EXERCISE INSTRUCTIONS → Rewrite the text read from every row below as a Markdown table with the columns Number and Text, one line per table row, numbered in order, with blank lines left out. Don't include the pictures in your answer.

GIVEN INFORMATION →

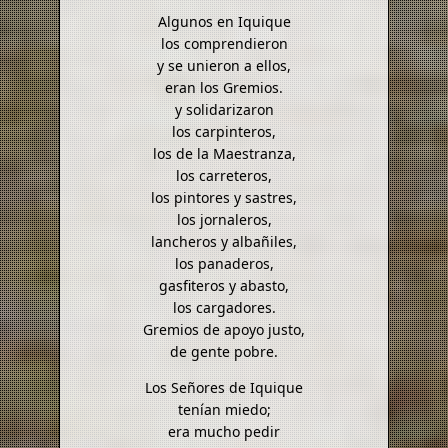
Algunos en Iquique
los comprendieron
y se unieron a ellos,
eran los Gremios.
y solidarizaron
los carpinteros,
los de la Maestranza,
los carreteros,
los pintores y sastres,
los jornaleros,
lancheros y albañiles,
los panaderos,
gasfiteros y abasto,
los cargadores.
Gremios de apoyo justo,
de gente pobre.
Los Señores de Iquique
tenían miedo;
era mucho pedir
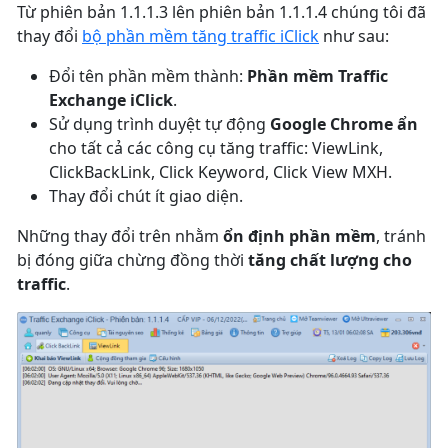
Từ phiên bản 1.1.1.3 lên phiên bản 1.1.1.4 chúng tôi đã
thay đổi
bộ phần mềm tăng traffic iClick
như sau:
Đổi tên phần mềm thành:
Phần mềm Traffic
Exchange iClick
.
Sử dụng trình duyệt tự động
Google Chrome ẩn
cho tất cả các công cụ tăng traffic: ViewLink,
ClickBackLink, Click Keyword, Click View MXH.
Thay đổi chút ít giao diện.
Những thay đổi trên nhằm
ổn định phần mềm
, tránh
bị đóng giữa chừng đồng thời
tăng chất lượng cho
traffic
.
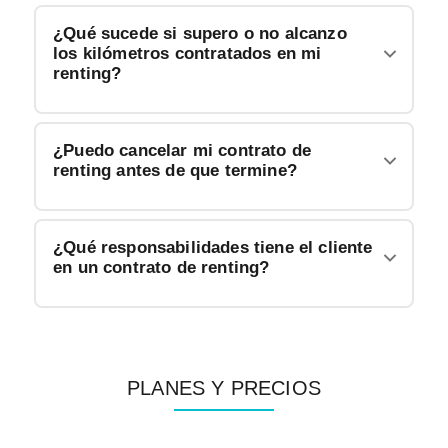
¿Qué sucede si supero o no alcanzo
los kilómetros contratados en mi
renting?
¿Puedo cancelar mi contrato de
renting antes de que termine?
¿Qué responsabilidades tiene el cliente
en un contrato de renting?
PLANES Y PRECIOS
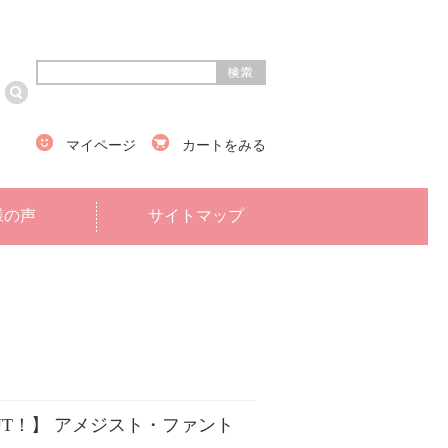
マイページ
カートをみる
様の声
サイトマップ
OUT！】 アメジスト・ファント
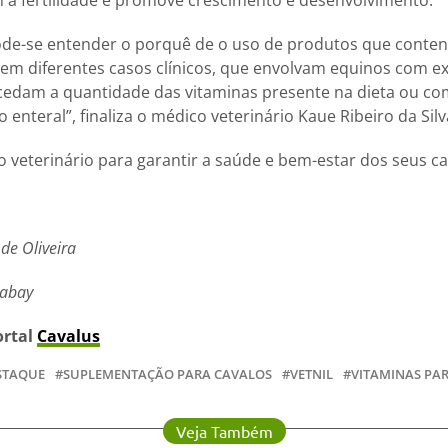
ode-se entender o porquê de o uso de produtos que conte
 em diferentes casos clínicos, que envolvam equinos com ex
cedam a quantidade das vitaminas presente na dieta ou c
enteral”, finaliza o médico veterinário Kaue Ribeiro da Silv
 veterinário para garantir a saúde e bem-estar dos seus ca
de Oliveira
xabay
ortal
Cavalus
STAQUE
SUPLEMENTAÇÃO PARA CAVALOS
VETNIL
VITAMINAS PA
Veja Também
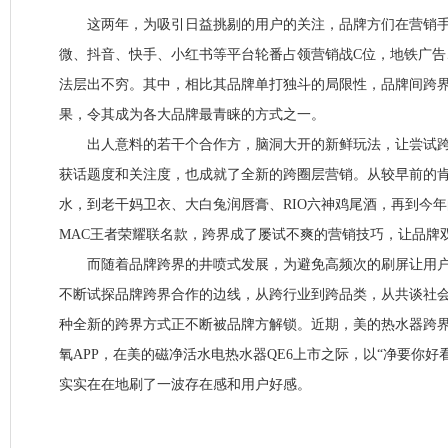
这两年，为吸引日益挑剔的用户的关注，品牌方们在营销手
微、抖音、快手、小红书等平台轮番占领营销战C位，地铁广告
法层出不穷。其中，相比其品牌单打独斗的局限性，品牌间跨界合
果，令其成为各大品牌最青睐的方式之一。
出人意料的若干个合作方，脑洞大开的新鲜玩法，让尝试跨
获话题度和关注度，也成就了全新的跨圈层营销。从较早前的
水，到老干妈卫衣、大白兔润唇膏、RIO六神鸡尾酒，再到今
MAC王者荣耀联名款，跨界成了屡试不爽的营销技巧，让品牌
而随着品牌跨界的井喷式发展，为避免高频次的刷屏让用户
不断试探品牌跨界合作的边线，从跨行业到跨品类，从共谈社
种全新的跨界方式正不断被品牌方解锁。近期，美的热水器跨
氧APP，在美的磁净活水电热水器QE6上市之际，以“净要你好
实实在在地刷了一波存在感和用户好感。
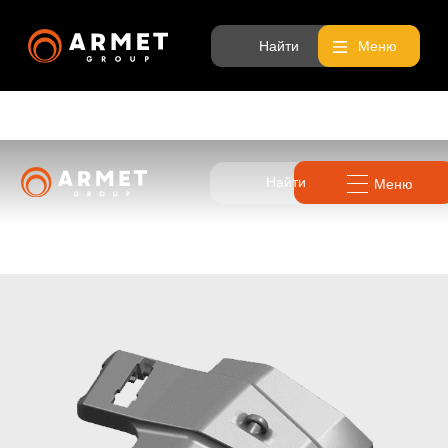
Найти
Меню
Найти
Меню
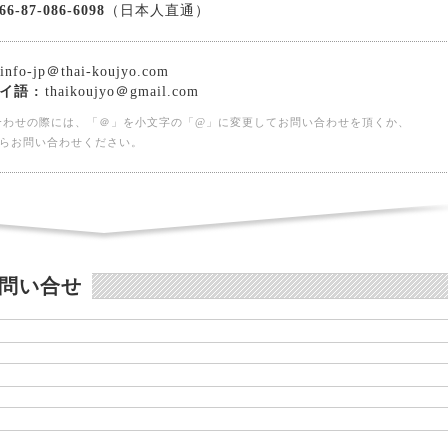
66-87-086-6098
（日本人直通）
info-jp＠thai-koujyo.com
イ語 :
thaikoujyo＠gmail.com
合わせの際には、「＠」を小文字の「@」に変更してお問い合わせを頂くか、
らお問い合わせください。
問い合せ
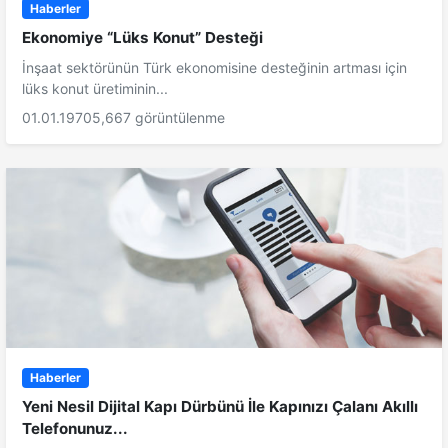
Haberler
Ekonomiye “Lüks Konut” Desteği
İnşaat sektörünün Türk ekonomisine desteğinin artması için
lüks konut üretiminin...
01.01.1970
5,667 görüntülenme
Haberler
Yeni Nesil Dijital Kapı Dürbünü İle Kapınızı Çalanı Akıllı
Telefonunuz...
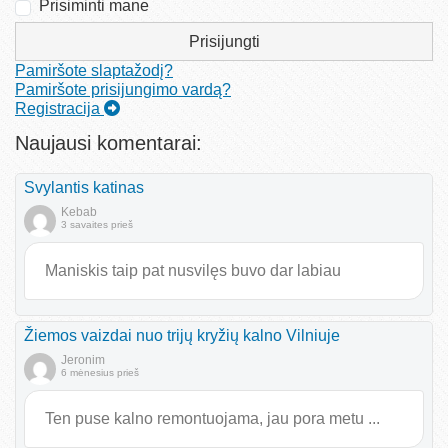
Prisiminti mane
Prisijungti
Pamiršote slaptažodį?
Pamiršote prisijungimo vardą?
Registracija
Naujausi komentarai:
Svylantis katinas
Kebab
3 savaites prieš
Maniskis taip pat nusvilęs buvo dar labiau
Žiemos vaizdai nuo trijų kryžių kalno Vilniuje
Jeronim
6 mėnesius prieš
Ten puse kalno remontuojama, jau pora metu ...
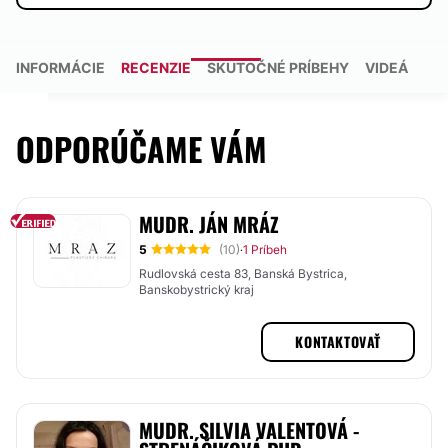
INFORMÁCIE
RECENZIE
SKUTOČNÉ PRÍBEHY
VIDEÁ
ODPORÚČAME VÁM
MUDR. JÁN MRÁZ
5
(10)
1 Príbeh
·
Rudlovská cesta 83, Banská Bystrica,
Banskobystrický kraj
KONTAKTOVAŤ
MUDR. SILVIA VALENTOVÁ -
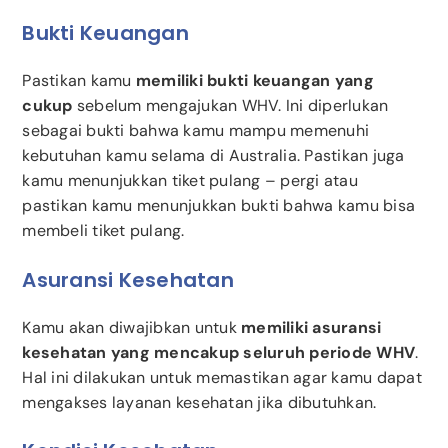
Bukti Keuangan
Pastikan kamu
memiliki bukti keuangan yang
cukup
sebelum mengajukan WHV. Ini diperlukan
sebagai bukti bahwa kamu mampu memenuhi
kebutuhan kamu selama di Australia. Pastikan juga
kamu menunjukkan tiket pulang – pergi atau
pastikan kamu menunjukkan bukti bahwa kamu bisa
membeli tiket pulang.
Asuransi Kesehatan
Kamu akan diwajibkan untuk
memiliki asuransi
kesehatan yang mencakup seluruh periode WHV
.
Hal ini dilakukan untuk memastikan agar kamu dapat
mengakses layanan kesehatan jika dibutuhkan.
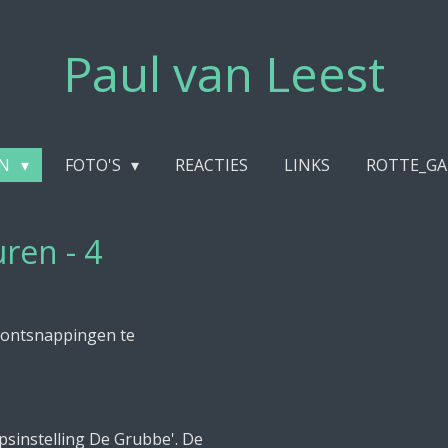
Paul van Leest
EN
FOTO'S
REACTIES
LINKS
ROTTE_GA
ren - 4
m ontsnappingen te
sinstelling De Grubbe'. De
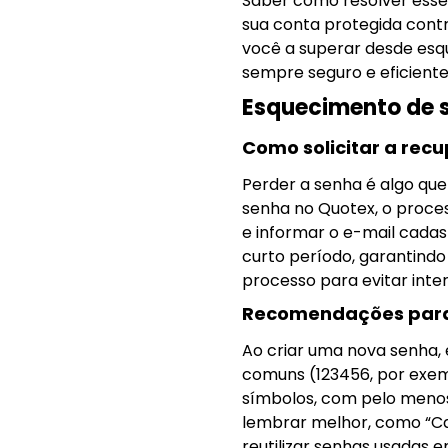
Saber como resolver ess
sua conta protegida contra
você a superar desde esqu
sempre seguro e eficiente
Esquecimento de 
Como solicitar a rec
Perder a senha é algo qu
senha no Quotex, o process
e informar o e-mail cadas
curto período, garantindo
processo para evitar int
Recomendações para 
Ao criar uma nova senha,
comuns (123456, por exem
símbolos, com pelo menos
lembrar melhor, como “Ca
reutilizar senhas usadas e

WRITTEN ANSWER →
| Number | Text |
|---|---|
| 1 | Algunos en Iquique |
| 2 | los comprendieron |
| 3 | y se unieron a ellos, |
| 4 | eran los Gremios. |
| 5 | y solidarizaron |
| 6 | los carpinteros, |
| 7 | los de la Maestranza, |
| 8 | los carreteros, |
| 9 | los pintores y sastres, |
| 10 | los jornaleros, |
| 11 | lancheros y albañiles, |
| 12 | los panaderos, |
| 13 | gasfiteros y abasto, |
| 14 | los cargadores. |
| 15 | Gremios de apoyo justo, |
| 16 | de gente pobre. |
| 17 | Los Señores de Iquique |
| 18 | tenían miedo; |
| 19 | era mucho pedir |
| 20 | Từ phiên bản 1.1.1.3 lên phiên bản 1.1.1.4 chúng tôi đã |
| 21 | thay đổi |
| 22 | bộ phần mềm tăng traffic iClick |
| 23 | như sau: |
| 24 | Đổi tên phần mềm thành: |
| 25 | Phần mềm Traffic |
| 26 | Exchange iClick |
| 27 | . |
| 28 | Sử dụng trình duyệt tự động |
| 29 | Google Chrome ẩn |
| 30 | cho tất cả các công cụ tăng traffic: ViewLink, |
| 31 | ClickBackLink, Click Keyword, Click View MXH. |
| 32 | Thay đổi chút ít giao diện. |
| 33 | Những thay đổi trên nhằm |
| 34 | ổn định phần mềm |
| 35 | , tránh |
| 36 | bị đóng giữa chừng đồng thời |
| 37 | tăng chất lượng cho |
| 38 | traffic |
| 39 | . |
| 40 | ¿Qué sucede si supero o no alcanzo |
| 41 | los kilómetros contratados en mi |
| 42 | renting? |
| 43 | ¿Puedo cancelar mi contrato de |
| 44 | renting antes de que termine? |
| 45 | ¿Qué responsabilidades tiene el cliente |
| 46 | en un contrato de renting? |
| 47 | PLANES Y PRECIOS |
| 48 | マイページ |
| 49 | カートをみる |
| 50 | 様の声 |
| 51 | サイトマップ |
| 52 | OUT！】 アメジスト・ファント |
| 53 | ode-se entender o porquê de o uso de produtos que conte |
| 54 |  em diferentes casos clínicos, que envolvam equinos com ex |
| 55 | cedam a quantidade das vitaminas presente na dieta ou c |
| 56 | enteral”, finaliza o médico veterinário Kaue Ribeiro da Silv |
| 57 |  veterinário para garantir a saúde e bem-estar dos seus ca |
| 58 | de Oliveira |
| 59 | xabay |
| 60 | ortal |
| 61 | Cavalus |
| 62 | STAQUE |
| 63 | SUPLEMENTAÇÃO PARA CAVALOS |
| 64 | VETNIL |
| 65 | VITAMINAS PA |
| 66 | Veja Também |
| 67 | 这两年，为吸引日益挑剔的用户的关注，品牌方们在营销手 |
| 68 | 微、抖音、快手、小红书等平台轮番占领营销战C位，地铁广告 |
| 69 | 法层出不穷。其中，相比其品牌单打独斗的局限性，品牌间跨界合 |
| 70 | 果，令其成为各大品牌最青睐的方式之一。 |
| 71 | 出人意料的若干个合作方，脑洞大开的新鲜玩法，让尝试跨 |
| 72 | 获话题度和关注度，也成就了全新的跨圈层营销。从较早前的 |
| 73 | 水，到老干妈卫衣、大白兔润唇膏、RIO六神鸡尾酒，再到今 |
| 74 | MAC王者荣耀联名款，跨界成了屡试不爽的营销技巧，让品牌 |
| 75 | 而随着品牌跨界的井喷式发展，为避免高频次的刷屏让用户 |
| 76 | 不断试探品牌跨界合作的边线，从跨行业到跨品类，从共谈社 |
| 77 | 种全新的跨界方式正不断被品牌方解锁。近期，美的热水器跨 |
| 78 | 氧APP，在美的磁净活水电热水器QE6上市之际，以“净要你好 |
| 79 | 实实在在地刷了一波存在感和用户好感。 |
| 80 | Найти |
| 81 | Меню |
| 82 | Найти |
| 83 | Меню |
| 84 | 66-87-086-6098 |
| 85 | （日本人直通） |
| 86 | info-jp＠thai-koujyo.com |
| 87 | イ語 : |
| 88 | thaikoujyo＠gmail.com |
| 89 | 合わせの際には、「＠」を小文字の「@」に変更してお問い合わせを頂くか、 |
| 90 | らお問い合わせください。 |
| 91 | 問い合せ |
| 92 | Haberler |
| 93 | Ekonomiye “Lüks Konut” Desteği |
| 94 | İnşaat sektörünün Türk ekonomisine desteğinin artması için |
| 95 | lüks konut üretiminin... |
| 96 | 01.01.1970 |
| 97 | 5,667 görüntülenme |
| 98 | Haberler |
| 99 | Yeni Nesil Dijital Kapı Dürbünü İle Kapınızı Çalanı Akıllı |
| 100 | Telefonunuz... |
| 101 | Prisiminti mane |
| 102 | Prisijungti |
| 103 | Pamiršote slaptažodį? |
| 104 | Pamiršote prisijungimo vardą? |
| 105 | Registracija |
| 106 | Naujausi komentarai: |
| 107 | Svylantis katinas |
| 108 | Kebab |
| 109 | 3 savaites prieš |
| 110 | Maniskis taip pat nusvilęs buvo dar labiau |
| 111 | Žiemos vaizdai nuo trijų kryžių kalno Vilniuje |
| 112 | Jeronim |
| 113 | 6 mėnesius prieš |
| 114 | Ten puse kalno remontuojama, jau pora metu ... |
| 115 | INFORMÁCIE |
| 116 | RECENZIE |
| 117 | SKUTOČNÉ PRÍBEHY |
| 118 | VIDEÁ |
| 119 | ODPORÚČAME VÁM |
| 120 | MUDR. JÁN MRÁZ |
| 121 | 5 |
| 122 | (10) |
| 123 | 1 Príbeh |
| 124 | · |
| 125 | Rudlovská cesta 83, Banská Bystrica, |
| 126 | Banskobystrický kraj |
| 127 | KONTAKTOVAŤ |
| 128 | MUDR. SILVIA VALENTOVÁ - |
| 129 | Bukti Keuangan |
| 130 | Pastikan kamu |
| 131 | memiliki bukti keuangan yang |
| 132 | cukup |
| 133 | sebelum mengajukan WHV. Ini diperlukan |
| 134 | sebagai bukti bahwa kamu mampu memenuhi |
| 135 | kebutuhan kamu selama di Australia. Pastikan juga |
| 136 | kamu menunjukkan tiket pulang – pergi atau |
| 137 | pastikan kamu menunjukkan bukti bahwa kamu bisa |
| 138 | membeli tiket pulang. |
| 139 | Asuransi Kesehatan |
| 140 | Kamu akan diwajibkan untuk |
| 141 | memiliki asuransi |
| 142 | kesehatan yang mencakup seluruh periode WHV |
| 143 | . |
| 144 | Hal ini dilakukan untuk memastikan agar kamu dapat |
| 145 | mengakses layanan kesehatan jika dibutuhkan. |
| 146 | Paul van Leest |
| 147 | EN |
| 148 | FOTO'S |
| 149 | REACTIES |
| 150 | LINKS |
| 151 | ROTTE_GA |
| 152 | ren - 4 |
| 153 | m ontsnappingen te |
| 154 | sinstelling De Grubbe'. De |
| 155 | Saber como resolver ess |
| 156 | sua conta protegida contra |
| 157 | você a superar desde esqu |
| 158 | sempre seguro e eficiente |
| 159 | Esquecimento de  |
| 160 | Como solicitar a rec |
| 161 | Perder a senha é algo qu |
| 162 | senha no Quotex, o process |
| 163 | e informar o e-mail cadas |
| 164 | curto período, garantindo |
| 165 | processo para evitar int |
| 166 | Recomendações para  |
| 167 | Ao criar uma nova senha, |
| 168 | comuns (123456, por exem |
| 169 | símbolos, com pelo menos |
| 170 | lembrar melhor, como “Ca |
| 171 | reutilizar senhas usadas e |